═════ Records
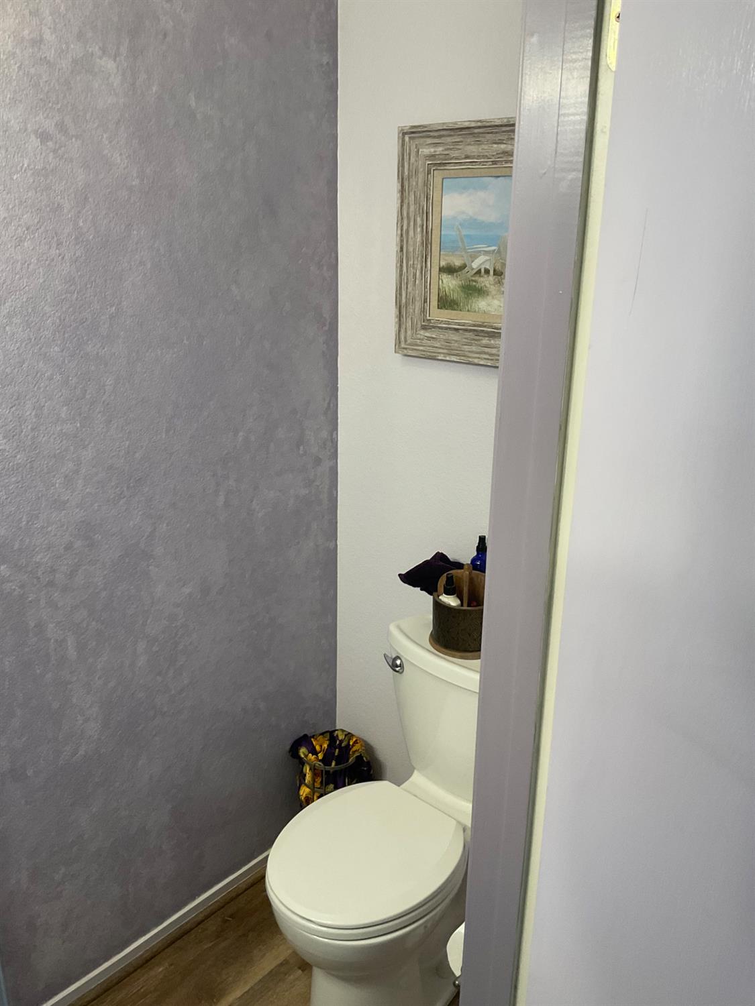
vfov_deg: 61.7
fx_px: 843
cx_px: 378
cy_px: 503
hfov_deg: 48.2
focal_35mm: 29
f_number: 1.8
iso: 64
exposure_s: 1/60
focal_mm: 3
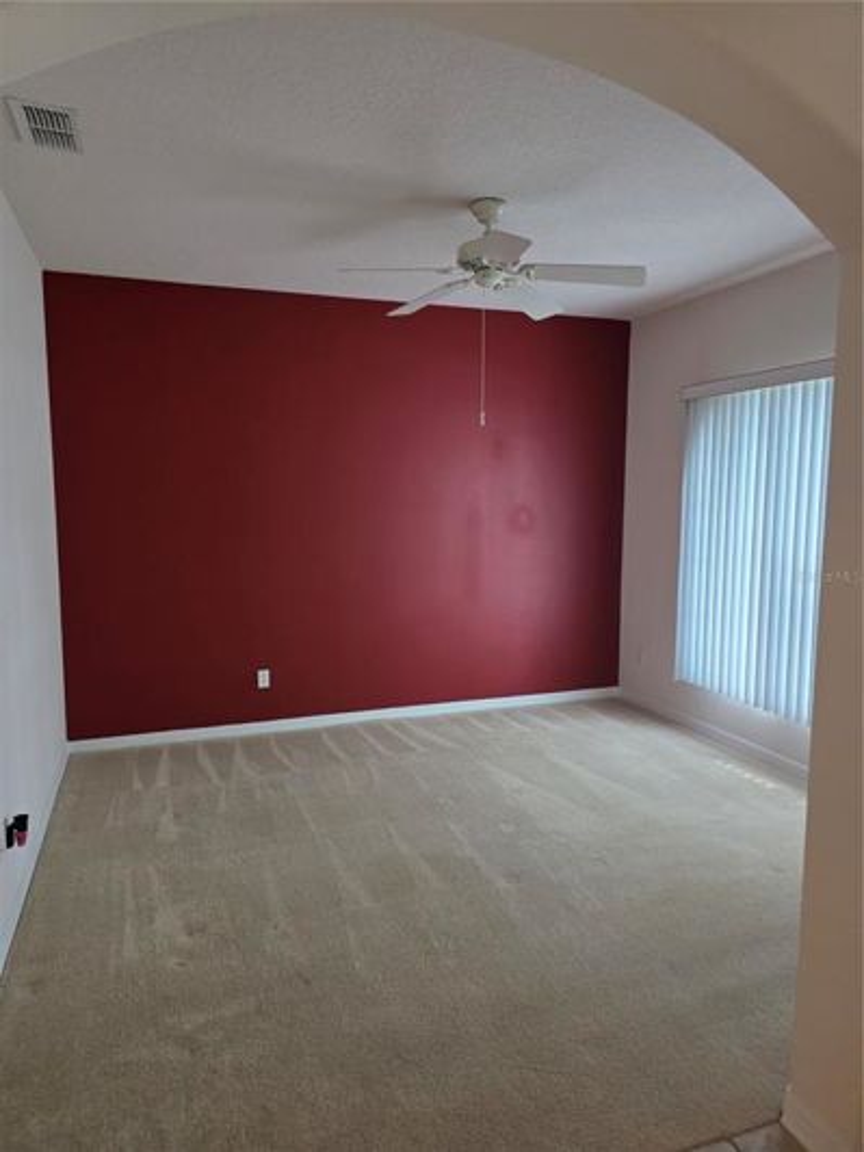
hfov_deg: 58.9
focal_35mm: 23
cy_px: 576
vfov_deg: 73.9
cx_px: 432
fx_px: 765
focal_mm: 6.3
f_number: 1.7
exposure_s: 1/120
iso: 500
══════════
- _Exercise instructions_: Keep every word of the lines above unchanged in the copy, and omit the pictures.

- _Exercise result_:
vfov_deg: 61.7
fx_px: 843
cx_px: 378
cy_px: 503
hfov_deg: 48.2
focal_35mm: 29
f_number: 1.8
iso: 64
exposure_s: 1/60
focal_mm: 3
hfov_deg: 58.9
focal_35mm: 23
cy_px: 576
vfov_deg: 73.9
cx_px: 432
fx_px: 765
focal_mm: 6.3
f_number: 1.7
exposure_s: 1/120
iso: 500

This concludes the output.